Our species has repeatedly and reliably demonstrated its innate awfulness for the entirety of our history. If there is a way to exploit and be shitty to one another, we'll not only commit it, but we'll legalize it, normalize it, and pretend that not doing it is the weird thing.

[–] Vandals_handle@lemmy.world 4 points 18 hours ago (1 children)

Indigenous peoples worldwide learned how to exist sustainably and some have done so for thousands of years. Not a universal human issue although some societies do be that way.

[–] FlashMobOfOne@lemmy.world 5 points 18 hours ago

To an extent, yes, but they also did all of the awful things the other societies did too, including slavery, killing people over religion, and war among others.

[–] bagsy@lemmy.world 1 points 17 hours ago

Humans just happen to be at the top of the food chain at this point in time. littereraly millions of other creatures have held the title before us, and millions more will after us. Circle of life an all that.
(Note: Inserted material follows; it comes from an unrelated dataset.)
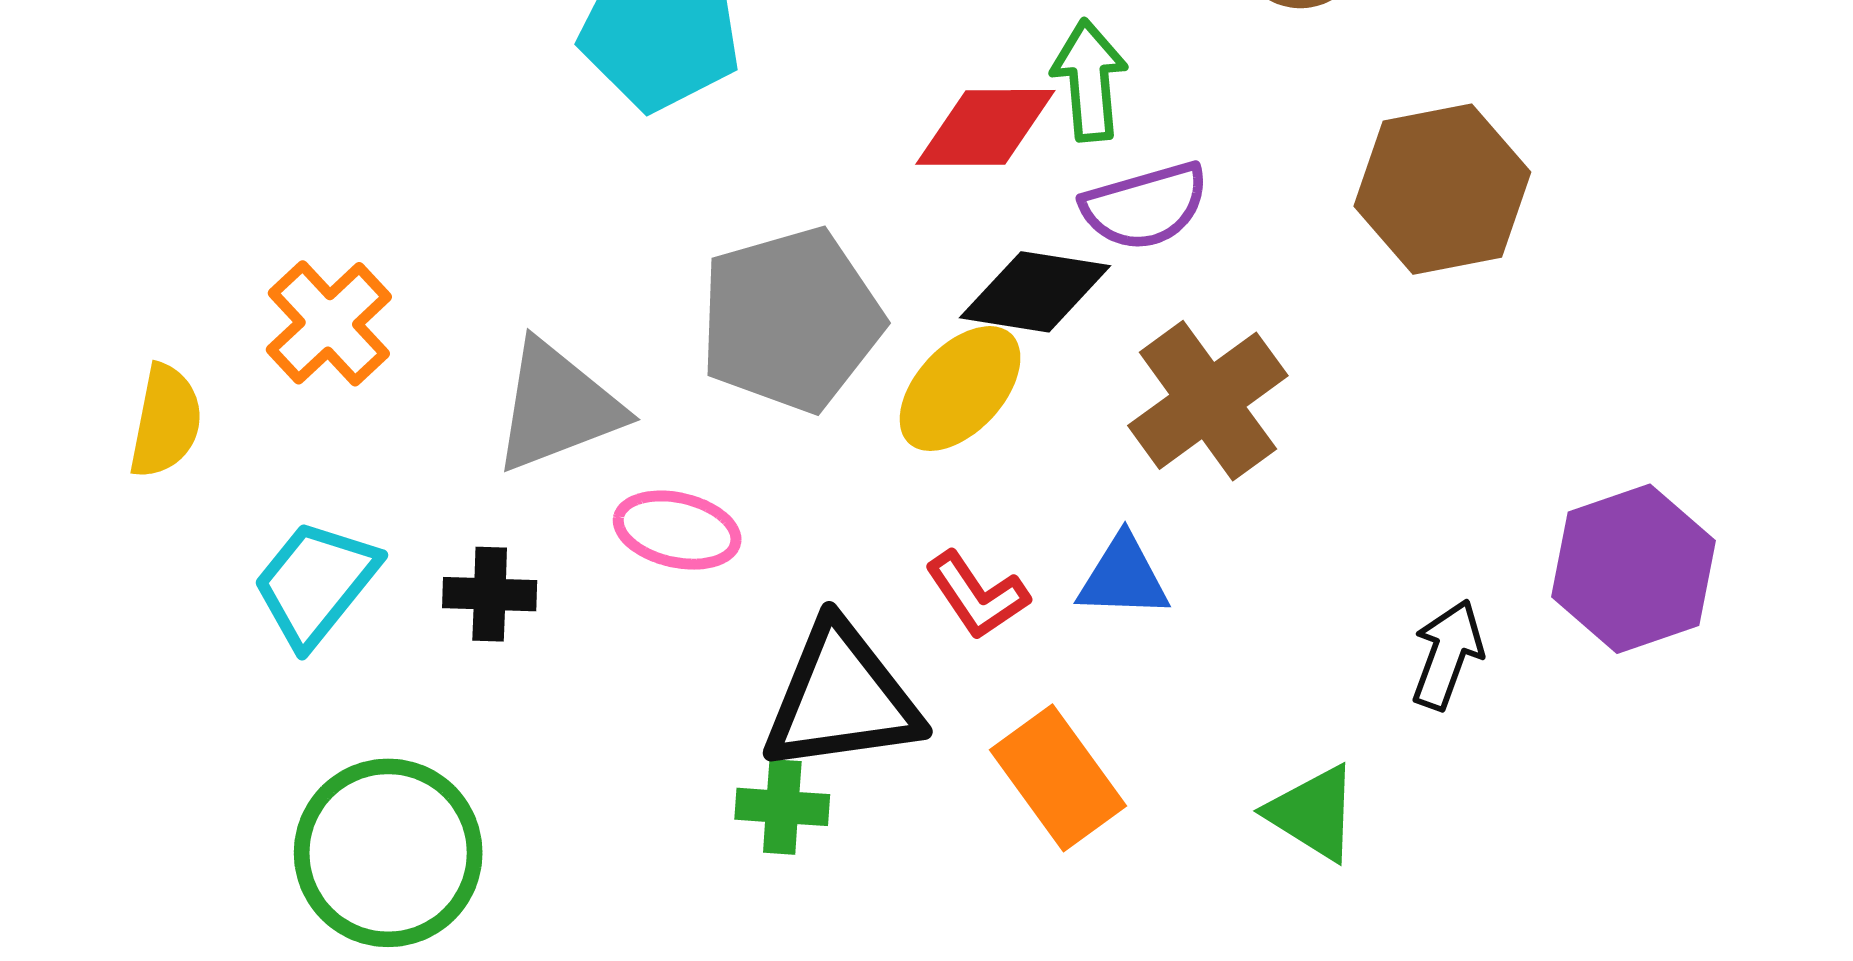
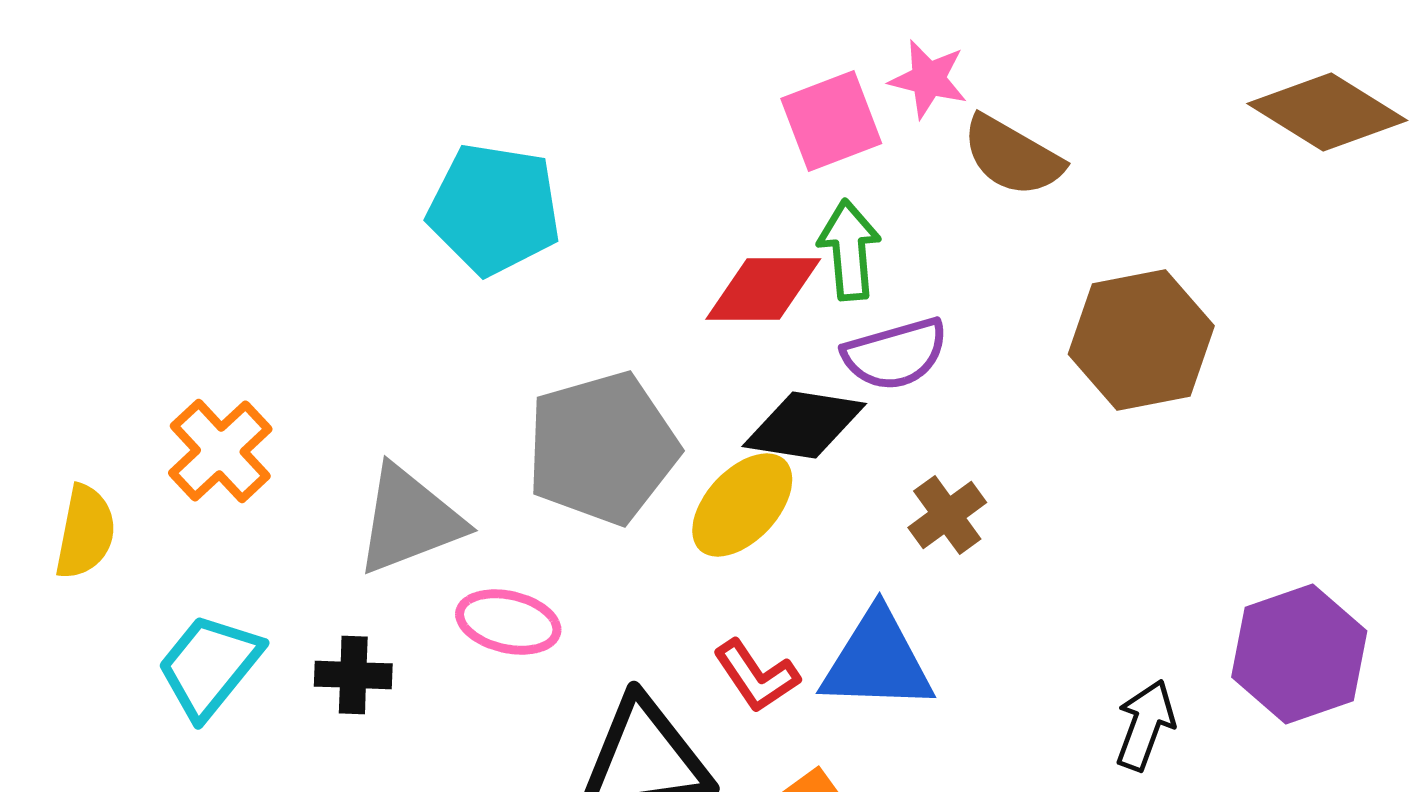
brown cross: (1208, 401) -> (947, 515), size x0.6
blue triangle: (1123, 577) -> (877, 661), size x1.5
[–] aceshigh@lemmy.world 5 points 1 day ago (1 children)

I don’t really see how this is important. Earth will heal once humans destroy themselves/their environment. Theoretically we should be trying to save earth for the next generation, but leaders think short term…. The next 3 months.

Earth will heal once humans destroy themselves/their environment

Depends on how ambitious we get with our fuckery. We could potentially create cascading environmental collapses that are bad enough to where we lose a huge chunk of biodiversity. Life will most likely continue on in some form, but it may never recover to be as complex and diverse as it is now.